[TASK MATERIAL]

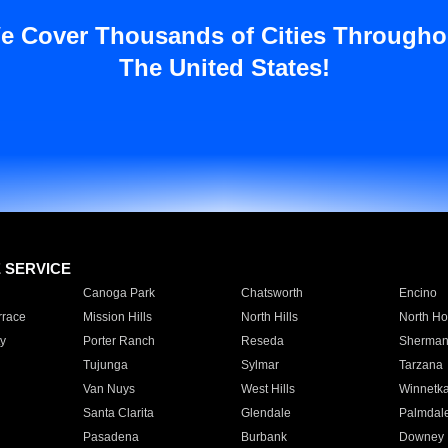
e Cover Thousands of Cities Througho
The United States!
E SERVICE
Canoga Park
Chatsworth
Encino
rrace
Mission Hills
North Hills
North Ho
y
Porter Ranch
Reseda
Sherman
Tujunga
Sylmar
Tarzana
Van Nuys
West Hills
Winnetk
Santa Clarita
Glendale
Palmdal
Pasadena
Burbank
Downey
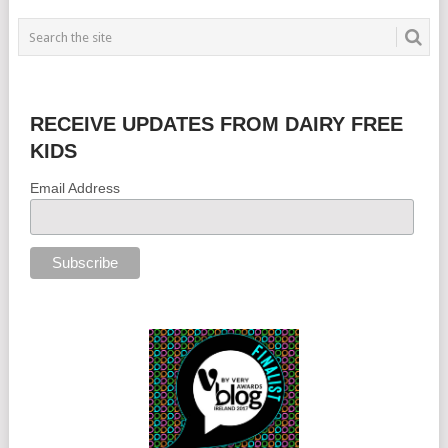
RECEIVE UPDATES FROM DAIRY FREE
KIDS
Email Address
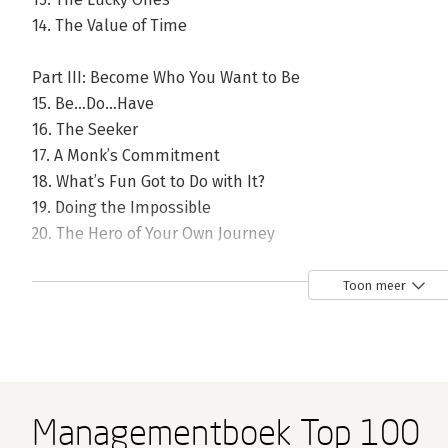
14. The Value of Time
Part III: Become Who You Want to Be
15. Be…Do…Have
16. The Seeker
17. A Monk’s Commitment
18. What’s Fun Got to Do with It?
19. Doing the Impossible
20. The Hero of Your Own Journey
21. Only One Way to Fail
Toon meer
Epilogue
About the Author
Managementboek Top 100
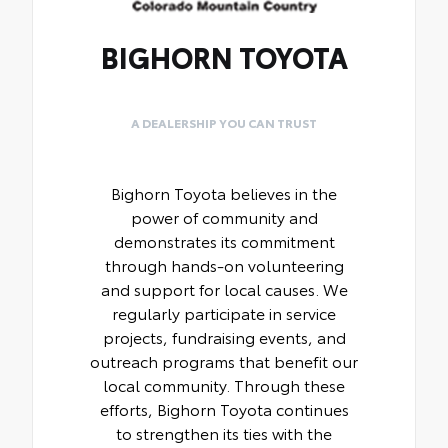
BIGHORN TOYOTA
A DEALERSHIP YOU CAN TRUST
Bighorn Toyota believes in the
power of community and
demonstrates its commitment
through hands-on volunteering
and support for local causes. We
regularly participate in service
projects, fundraising events, and
outreach programs that benefit our
local community. Through these
efforts, Bighorn Toyota continues
to strengthen its ties with the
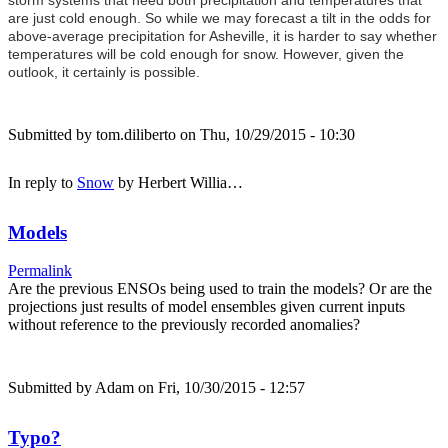
are just cold enough. So while we may forecast a tilt in the odds for
above-average precipitation for Asheville, it is harder to say whether
temperatures will be cold enough for snow. However, given the
outlook, it certainly is possible.
Submitted by
tom.diliberto
on Thu, 10/29/2015 - 10:30
In reply to
Snow
by
Herbert Willia…
Models
Permalink
Are the previous ENSOs being used to train the models? Or are the
projections just results of model ensembles given current inputs
without reference to the previously recorded anomalies?
Submitted by
Adam
on Fri, 10/30/2015 - 12:57
Typo?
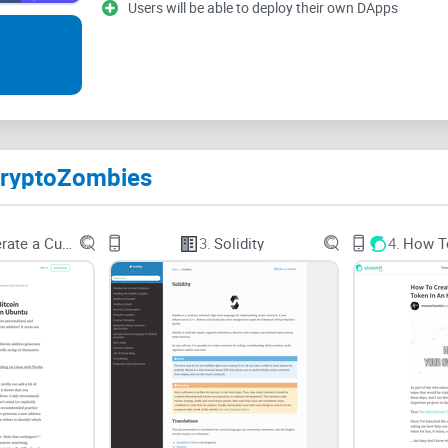
Users will be able to deploy their own DApps
Let’s be real—beginners hit the same walls over a
Scattered tutorials:
YouTube playlists jump versi
world” never connects to something you can actua
Version whiplash:
Solidity has changed a lot (0.
break, and you’re left wondering if
you
are wrong o
CryptoZombies
No instant feedback:
Reading docs doesn’t transl
result, and fix it fast.
How to Generate a Custom Bitcoin
3.
Solidity
4.
Analysis paralysis:
Do you learn Remix? Foundry?
control? Too many choices = no progress.
Motivation dips:
Dry theory kills momentum. Gami
“Why does this compile on YouTube but not 
And here’s some good news: structured, game-like 
found gamification can increase engagement and 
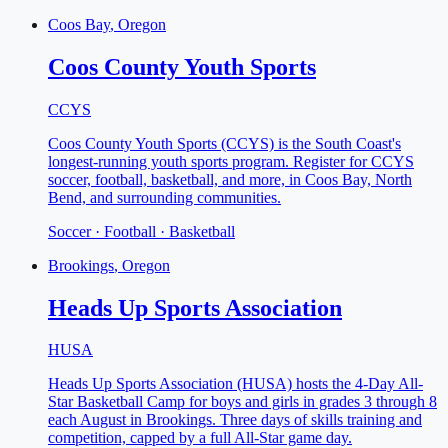
Coos Bay
, Oregon
Coos County Youth Sports
CCYS
Coos County Youth Sports (CCYS) is the South Coast's
longest-running youth sports program. Register for CCYS
soccer, football, basketball, and more, in Coos Bay, North
Bend, and surrounding communities.
Soccer · Football · Basketball
Brookings
, Oregon
Heads Up Sports Association
HUSA
Heads Up Sports Association (HUSA) hosts the 4-Day All-
Star Basketball Camp for boys and girls in grades 3 through 8
each August in Brookings. Three days of skills training and
competition, capped by a full All-Star game day.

[/TASK MATERIAL]

• [PROMPT] Copy out every line above that contains the word "County". Case counts.

• [RESPONSE AREA]
Coos County Youth Sports
Coos County Youth Sports (CCYS) is the South Coast's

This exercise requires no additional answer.